*** RECORD SET ***

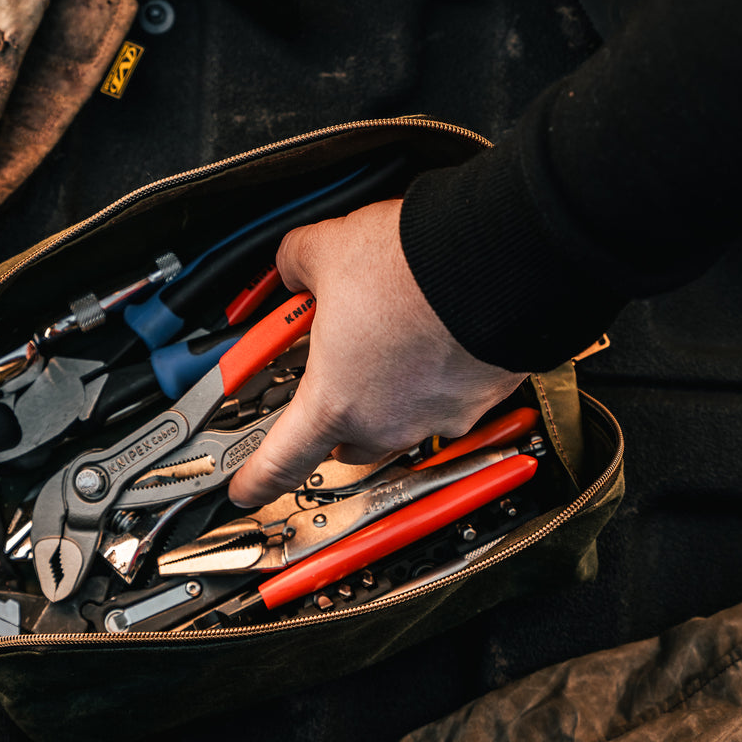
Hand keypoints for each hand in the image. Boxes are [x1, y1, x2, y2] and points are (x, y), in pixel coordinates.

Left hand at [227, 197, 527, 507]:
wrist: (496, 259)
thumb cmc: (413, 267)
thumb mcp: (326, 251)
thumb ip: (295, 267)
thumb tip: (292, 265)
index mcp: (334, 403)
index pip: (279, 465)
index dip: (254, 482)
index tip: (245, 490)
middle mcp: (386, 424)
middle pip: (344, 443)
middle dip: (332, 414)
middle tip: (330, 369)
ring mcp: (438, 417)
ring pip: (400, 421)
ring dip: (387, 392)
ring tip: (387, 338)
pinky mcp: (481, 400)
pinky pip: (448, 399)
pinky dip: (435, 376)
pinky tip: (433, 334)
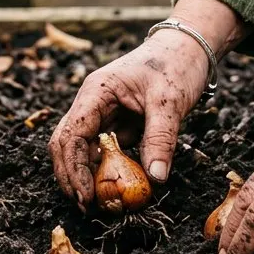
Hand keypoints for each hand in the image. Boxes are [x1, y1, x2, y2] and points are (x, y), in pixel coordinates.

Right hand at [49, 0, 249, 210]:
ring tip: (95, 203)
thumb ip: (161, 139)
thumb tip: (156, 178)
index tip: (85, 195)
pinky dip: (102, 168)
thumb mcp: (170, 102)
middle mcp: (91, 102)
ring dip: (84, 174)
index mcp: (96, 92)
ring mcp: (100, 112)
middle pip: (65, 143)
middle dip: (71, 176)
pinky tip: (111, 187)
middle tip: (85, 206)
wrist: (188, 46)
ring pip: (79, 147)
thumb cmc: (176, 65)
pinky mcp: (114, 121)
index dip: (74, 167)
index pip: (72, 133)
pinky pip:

*** End of RECORD SET ***

→ WHAT YOU WILL DO
Reproduce the listing exactly. Leave its pictures out.

→ RESULT OF THE TASK
Hand keypoints for each hand in the image. Boxes are [x1, y1, x2, y2] and points are (x, y), in pixel coordinates.

Left hand at [227, 197, 527, 507]:
wrist: (496, 259)
thumb cmc: (413, 267)
thumb mcp: (326, 251)
thumb ip: (295, 267)
thumb tip: (292, 265)
index mcp: (334, 403)
index pip: (279, 465)
index dip: (254, 482)
index tip: (245, 490)
middle mcp: (386, 424)
middle pip: (344, 443)
middle dip: (332, 414)
middle tip: (330, 369)
ring mcp: (438, 417)
ring pip: (400, 421)
ring dip: (387, 392)
ring tip: (387, 338)
pinky mcp: (481, 400)
pinky pip: (448, 399)
pinky dip: (435, 376)
pinky tip: (433, 334)
Hand keypoints for each hand in the image. Boxes are [x1, y1, x2, y2] and points are (x, y), in pixel coordinates.

Right hand at [49, 0, 249, 210]:
ring tip: (95, 203)
thumb ip: (161, 139)
thumb tip: (156, 178)
index tip: (85, 195)
pinky dip: (102, 168)
thumb mcp: (170, 102)
middle mcp: (91, 102)
ring dip: (84, 174)
index mcp: (96, 92)
ring mcp: (100, 112)
middle pip: (65, 143)
middle dip: (71, 176)
pinky tip: (111, 187)
middle tip: (85, 206)
wrist: (188, 46)
ring pip: (79, 147)
thumb cmc: (176, 65)
pinky mcp: (114, 121)
index dip: (74, 167)
index pip: (72, 133)
pinky pip:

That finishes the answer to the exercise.